Masa is not for everyone. It is not just the fabled price tag and the hushed, serious, strict and rather stiff atmosphere. The food is in most cases amazing and a dream come true for sushi lovers, but the treatment you can many times be exposed to is not what to be expected from a fine dining restaurant. Our inspectors have met a brusque attitude already at the front door and several diners have contacted us with complaints. Anyone who has been in Japan and that country’s traditional restaurants knows that no one takes seafood more seriously than the Japanese. The seriousness can be a bit too much for some, but Masa is still one of the best Japanese restaurants in the United States.
Many consider Masa as the best Japanese restaurant in New York and some even consider it to be one of the absolutely best in the world. A lunch or dinner at Masa can be fantastic if you have the right attitude and visit the restaurant for its amazing food. Visit some other restaurant if you are looking for fun dining in a relaxed environment.
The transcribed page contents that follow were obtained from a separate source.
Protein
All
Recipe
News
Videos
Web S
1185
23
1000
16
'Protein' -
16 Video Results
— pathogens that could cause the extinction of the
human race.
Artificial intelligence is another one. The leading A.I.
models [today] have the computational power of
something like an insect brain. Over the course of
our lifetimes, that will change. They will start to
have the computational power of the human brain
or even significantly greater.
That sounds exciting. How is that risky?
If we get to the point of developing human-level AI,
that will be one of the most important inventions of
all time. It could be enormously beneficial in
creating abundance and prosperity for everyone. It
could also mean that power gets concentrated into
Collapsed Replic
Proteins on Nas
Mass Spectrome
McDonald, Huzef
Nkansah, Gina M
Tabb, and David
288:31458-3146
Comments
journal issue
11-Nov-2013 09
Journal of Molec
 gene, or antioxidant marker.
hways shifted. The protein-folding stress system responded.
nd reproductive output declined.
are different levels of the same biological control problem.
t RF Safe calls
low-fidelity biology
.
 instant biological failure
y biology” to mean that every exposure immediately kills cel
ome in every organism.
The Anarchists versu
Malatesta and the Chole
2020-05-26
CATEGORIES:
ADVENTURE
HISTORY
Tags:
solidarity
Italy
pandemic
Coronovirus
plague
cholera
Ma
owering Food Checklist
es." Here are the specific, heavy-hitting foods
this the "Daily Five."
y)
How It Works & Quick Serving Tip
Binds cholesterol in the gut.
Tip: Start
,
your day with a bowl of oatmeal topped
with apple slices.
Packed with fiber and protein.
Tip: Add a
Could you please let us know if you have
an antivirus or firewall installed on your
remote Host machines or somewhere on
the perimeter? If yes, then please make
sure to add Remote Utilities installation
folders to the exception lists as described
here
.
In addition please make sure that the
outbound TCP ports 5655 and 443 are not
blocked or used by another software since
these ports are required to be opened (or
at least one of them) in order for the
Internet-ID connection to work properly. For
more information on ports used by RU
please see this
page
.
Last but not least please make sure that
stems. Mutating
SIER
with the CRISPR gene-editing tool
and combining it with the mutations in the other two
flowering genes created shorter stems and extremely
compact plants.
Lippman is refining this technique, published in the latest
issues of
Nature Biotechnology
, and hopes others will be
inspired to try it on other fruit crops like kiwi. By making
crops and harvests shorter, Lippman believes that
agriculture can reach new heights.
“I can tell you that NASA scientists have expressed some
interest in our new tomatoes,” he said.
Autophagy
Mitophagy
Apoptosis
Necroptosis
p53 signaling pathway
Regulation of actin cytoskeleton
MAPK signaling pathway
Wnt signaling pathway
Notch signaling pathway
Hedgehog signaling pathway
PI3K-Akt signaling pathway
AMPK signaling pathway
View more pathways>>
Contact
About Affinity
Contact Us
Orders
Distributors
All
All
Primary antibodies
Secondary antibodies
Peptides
Masa is on the fourth floor of the Time Warner Center, just next door to the famous restaurants Per Se and Porter House. There are 26 seats at Masa, with a few tables in the dining room and a hinoki wood bar where you should sit to watch the cooks at work.
Chef Patron Masayoshi (everyone calls him Masa) Takayama opened his restaurant in 2004. Before New York he built up another successful Japanese restaurant in Los Angeles (Urasawa) which is today owned and run by Masa’s former Sous Chef. Before Masa moved to the United States he worked at Tokyo’s famous Ginza Sushiko. In addition to the restaurant at Time Warner Center, Chef Masa also owns more casual restaurants in New York, Las Vegas and Los Angeles.
Masa only serves an Omakase prix-fixe menu at 450 dollars and there are no other alternatives except for the option of adding a plate of sliced wagyu tataki for an additional 120 dollars. A dinner for two persons easily costs around 1,500 dollars with service charges and extras included. No big surprise that the prices are astronomical, since some of the finest ingredients available like white truffles and bluefin tuna are flown in daily depending on what is available for the season. Most seafood comes from Tokyo and that is of course far from any ecological or green thinking. Chef Masa gives priority to the best flavours of his exclusive ingredients, without any concern taken to the fact that the oceans are overfished and especially of a species like the bluefin tuna. It is delicious and most often presented with excellence, but a meal at Masa is usually with a unpleasant aftertaste if you are the slightest bit concerned about Mother Nature, and the overcharged bill.